**THE PROBLEM**: Convert the item lines below into a numbered list. Begin at the line that contains "KEEP UP TO DATE EVERY FRIDAY", stop after the line that contains "tteri Bottas ended", skip blank lines, and leave the pictures out.

**SUPPLIED RECORDS**:
<<<<

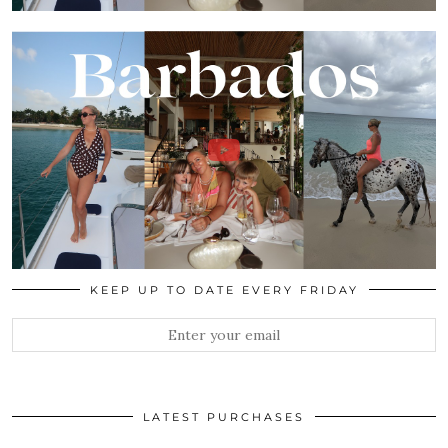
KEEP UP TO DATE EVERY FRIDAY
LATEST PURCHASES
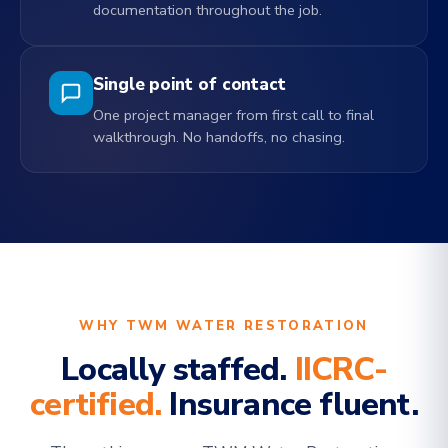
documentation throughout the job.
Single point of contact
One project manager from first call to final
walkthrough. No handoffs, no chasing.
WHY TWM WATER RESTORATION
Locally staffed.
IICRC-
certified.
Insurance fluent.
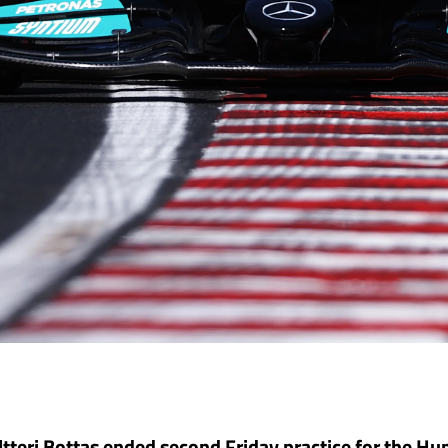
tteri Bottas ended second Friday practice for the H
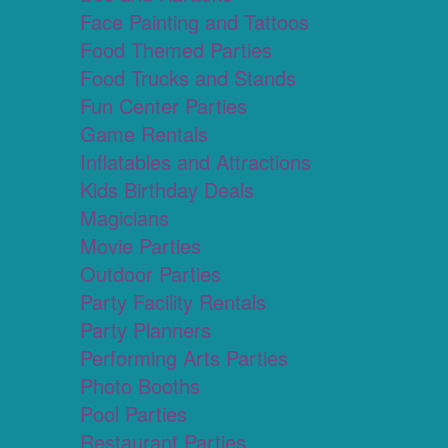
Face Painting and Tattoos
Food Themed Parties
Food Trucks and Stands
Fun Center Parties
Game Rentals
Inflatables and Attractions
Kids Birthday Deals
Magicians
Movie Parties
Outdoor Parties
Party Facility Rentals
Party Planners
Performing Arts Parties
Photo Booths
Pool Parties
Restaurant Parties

>>>>
<<<<

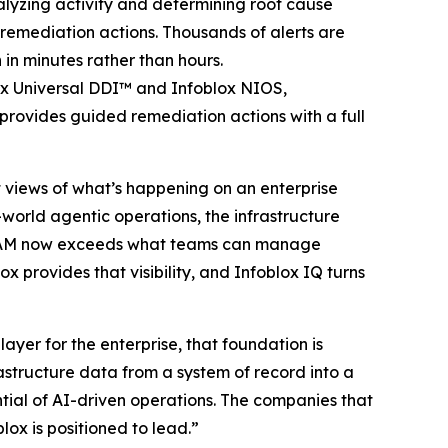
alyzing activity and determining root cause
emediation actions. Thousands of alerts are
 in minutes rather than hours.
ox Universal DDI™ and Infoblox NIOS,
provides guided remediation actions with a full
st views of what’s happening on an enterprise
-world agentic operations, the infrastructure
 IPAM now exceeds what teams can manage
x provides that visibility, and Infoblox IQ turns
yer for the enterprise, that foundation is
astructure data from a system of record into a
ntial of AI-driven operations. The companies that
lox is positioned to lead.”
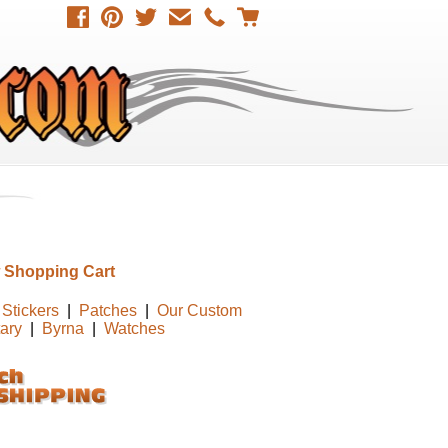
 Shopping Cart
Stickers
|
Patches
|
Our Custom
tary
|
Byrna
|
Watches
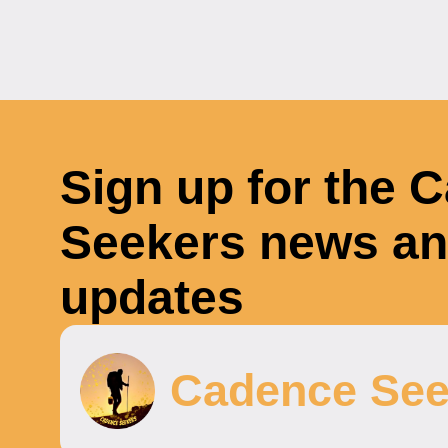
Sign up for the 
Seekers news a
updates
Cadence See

>>>>
<<<<

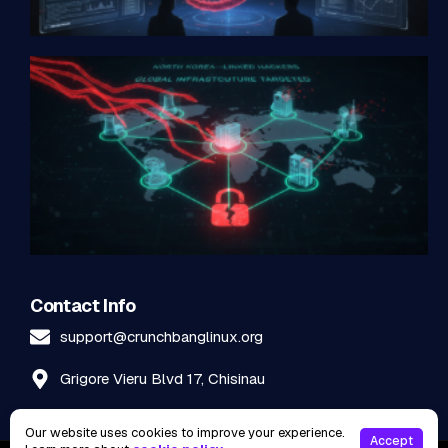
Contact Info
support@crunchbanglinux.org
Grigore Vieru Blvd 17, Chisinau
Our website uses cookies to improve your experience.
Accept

>>>>

**ANSWER TO THE EXERCISE**:
1. KEEP UP TO DATE EVERY FRIDAY
2. LATEST PURCHASES
3. documentation throughout the job.
4. Single point of contact
5. One project manager from first call to final
6. walkthrough. No handoffs, no chasing.
7. WHY TWM WATER RESTORATION
8. Locally staffed.
9. IICRC-
10. certified.
11. Insurance fluent.
12. tteri Bottas ended second Friday practice for the H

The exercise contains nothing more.